My only worry is that A&A is without equal in the UK, and if they ever go away, I'd be forced to lower my expectations a lot. Most other ISPs have caved in to the creeping censorship and offer pretty awful service/support to boot (when I was on BeO2fonica it took them 10 days to fix a broken DSL line, which is how I ended up with A&A).

Look for enta-net re-sellers. There's a lot of them, and the connection that you get seems to work pretty well. I've noticed 6 hours of downtime in the past 8 years from EN resellers and they're usually one-man bands that you can call up and speak to.
> And if all ISPs are to be legally obliged to "provide" this filtering, A&A will not be an exception

This is what they are doing: http://revk.www.me.uk/2013/07/active-choice.html

I suspect they'll get away with it because they're not a popular consumer option. Not sure if Virgin would.

Yes, they put the choice up-front on their order page. https://order.aa.net.uk/h1order.cgi
'Expensive' is relative. I'd rather have an ISP that was transparent about what I was paying for, than one which lied to me that I could get an 'unlimited connection' for £20pm.
Take another look, if you were moving more than ~6 months ago - their Home::1 service isn't the cheapest, but isn't stupidly priced.
Thanks all for your well-reasoned praise of this ISP outfit. I knew they were good, but very expensive - when I last looked, my current usage would have cost me north of £50 a month. Home:1 appears to be £25 (with the option to double your cap for a heavy month for a tenner), which is comparable to my current monthly bill.

I currently pay about £20 a month to Eclipse, who are very good indeed - except for the fact that IPv6 is perpetually currently being tested and coming soon. I live in a rural area, no fibre, so I wanted the best normal ADSL connection I could get for a reasonable amount. I'm likely to be moving again in the next six months (job "changes" apparently looming) so I'll re-consider A&A when I do.

I miss South Yorkshire's Digital Region. Origin Broadband was uncapped, unthrottled, unfiltered 40Mbps fibre for £22.50 a month...

I can guarantee that it's impossible for any ISP to offer an uncapped 40Mbit connection for £22.50 pm. That's a theoretical bandwidth of 13TB per month. They'd be losing bucketloads of cash if you did that - that kind of bandwidth costs _thousands_.
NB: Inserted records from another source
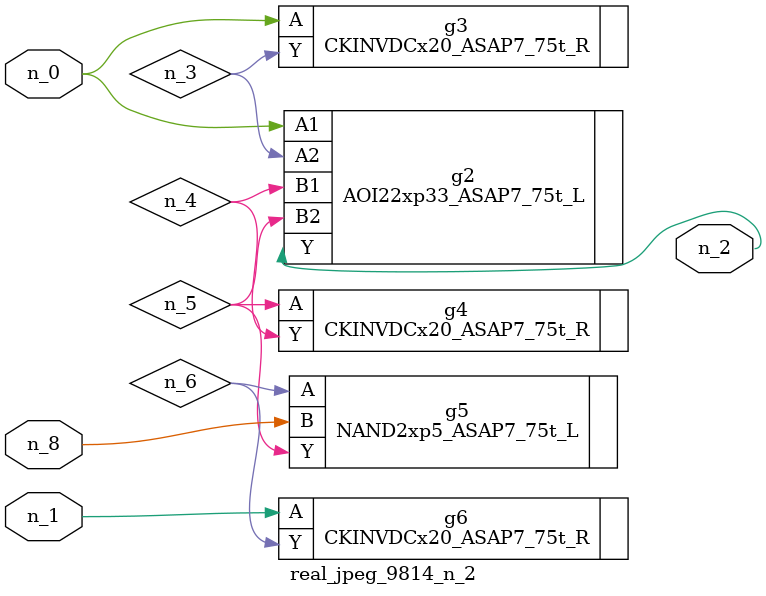
<source format=v>
module real_jpeg_9814_n_2 (n_8, n_1, n_0, n_2);

input n_8;
input n_1;
input n_0;

output n_2;

wire n_5;
wire n_4;
wire n_6;
wire n_3;

AOI22xp33_ASAP7_75t_L g2 ( 
.A1(n_0),
.A2(n_3),
.B1(n_4),
.B2(n_5),
.Y(n_2)
);

CKINVDCx20_ASAP7_75t_R g3 ( 
.A(n_0),
.Y(n_3)
);

CKINVDCx20_ASAP7_75t_R g6 ( 
.A(n_1),
.Y(n_6)
);

CKINVDCx20_ASAP7_75t_R g4 ( 
.A(n_5),
.Y(n_4)
);

NAND2xp5_ASAP7_75t_L g5 ( 
.A(n_6),
.B(n_8),
.Y(n_5)
);


endmodule
</source>
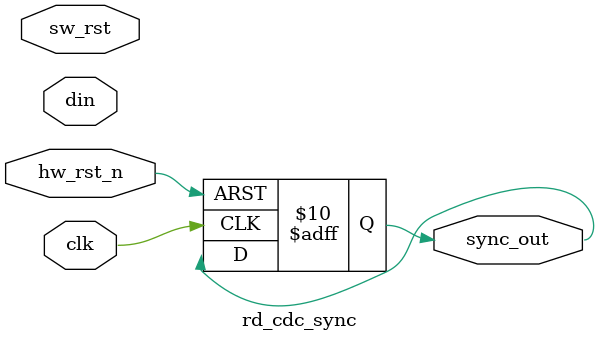
<source format=sv>
`timescale 1ns/1ps

module rd_cdc_sync #(parameter ADDRESS_WIDTH = 0, SYNC_STAGE = 0, SOFT_RESET = 0 )
	(
     output    logic  [ADDRESS_WIDTH:0] sync_out,
     input     logic  [ADDRESS_WIDTH:0] din     ,
     input     logic                    clk     ,
     input     logic                    hw_rst_n,
     input     logic                    sw_rst
    );
	 
	 	

logic [ADDRESS_WIDTH:0] q1,q2;

always_ff @( posedge clk or negedge hw_rst_n)
begin
	if (!hw_rst_n)
	begin
	    q1          <= ({ADDRESS_WIDTH{1'b0}});
        q2          <= ({ADDRESS_WIDTH{1'b0}});
	    sync_out    <= ({ADDRESS_WIDTH{1'b0}});
    end
    else 
        if (sw_rst && (SOFT_RESET == 1 || SOFT_RESET == 3) )
    begin
	    q1          <= ({ADDRESS_WIDTH{1'b0}});
        q2          <= ({ADDRESS_WIDTH{1'b0}});
   	    sync_out    <= ({ADDRESS_WIDTH{1'b0}});
    end

	else 
        if (SYNC_STAGE == 2)
	begin
    	q1          <= din;
	    sync_out    <= q1 ;
    end
    else 
        if (SYNC_STAGE == 3)
	begin
	    q1          <= din;
        q2          <= q1 ;
	    sync_out    <= q2 ;
    end
end

endmodule



</source>
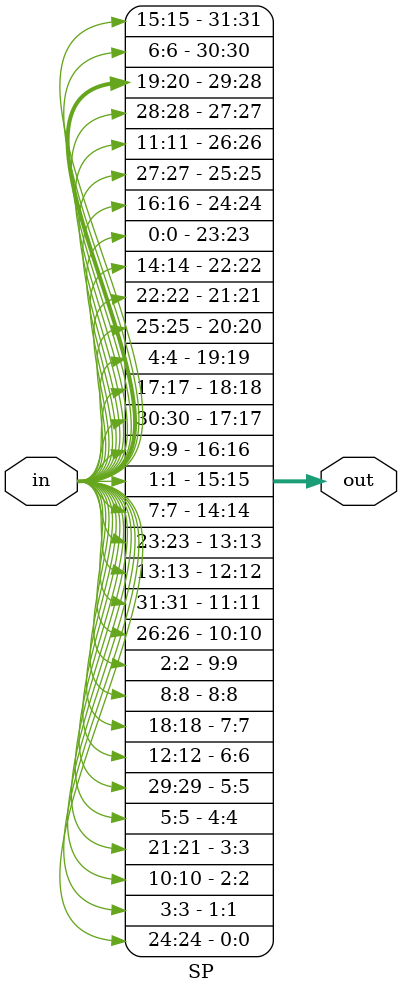
<source format=v>
module SP(
  input [0:31] in,
  output [31:0] out
);
	assign out = {
				in[15], in[6],  in[19], in[20], in[28],  in[11], in[27], in[16],
				in[0],  in[14],  in[22], in[25], in[4], in[17], in[30],  in[9],
				in[1],  in[7], in[23], in[13],  in[31], in[26], in[2], in[8],
				in[18], in[12], in[29], in[5], in[21], in[10], in[3],  in[24]
			};
//	always @(posedge clk) begin
//		if(iSp) begin
//			out <= {
//				in[24], in[3],  in[10], in[21], in[5],  in[29], in[12], in[18],
//				in[8],  in[2],  in[26], in[31], in[13], in[23], in[7],  in[1],
//				in[9],  in[30], in[17], in[4],  in[25], in[22], in[14], in[0],
//				in[16], in[27], in[11], in[28], in[20], in[19], in[6],  in[15]
//			};
//			fSp <= 1'b1;
//		end else begin
//			fSp <= 1'b0;
//		end
//	end

endmodule

</source>
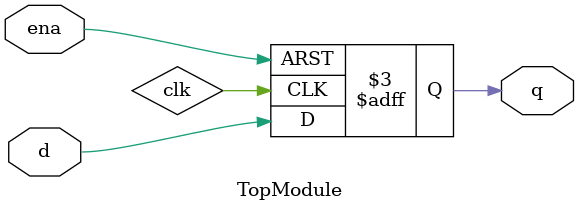
<source format=sv>

module TopModule (
  input d,
  input ena,
  output logic q
);

always @ (posedge clk or negedge ena) begin
    if (!ena) begin
        q <= 0;
    end else begin
        q <= d;
    end
end

endmodule

// VERILOG-EVAL: errant inclusion of module definition

</source>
This is the problem AAISP have. Everyone else promises things they can't deliver, for absurd prices. Someone comes along with a moderately sustainable pricing model, and suddenly they're expensive.

I used to be with Eclipse. They were great, then they were bought by Kingston who were bloomin' clueless. Been with Zen since 2005.
I had never heard of Origin before this comment, thanks!
Another clueful UK-based ISP is http://www.goscomb.net/

Have been very happy with my 80/20 FTTC service. /48 Native IPv6 and /29 IPv4, 300GB transfer/month (with no relationship to times used) for £60/month.

I'm a big fan of AAISP as well (had a bonded ADSL setup with them a while back), but the time-of-day restriction on bandwidth used isn't so great if you've got non-technical torrent-happy housemates.

There's no legislation being proposed to require filtering. The existing IWF blacklist isn't legally required and it's actual child abuse imagery.

This is the government forcing the four/five largest ISPs to comply or face the threat of regulation. Those ISPs will cover 80-90% of the population, which is enough for the government to be seen to be doing something.

A&A are making hay out of this, but no one's going to force them to apply filtering, and there's other ISPs that offer unfiltered access.

Really wish the pricing was more reasonable, the costs are just too high.

£40/month for 80/20 FTTC, an additional £20/month to increase the data transfer cap to 250GB (could possibly get away with £10/month for 150GB, but I wouldn't want to risk it).

£60/month is just too much. I'd be willing to pay a small premium - but not that much of one.

I think more in terms of "you get all of what you pay for".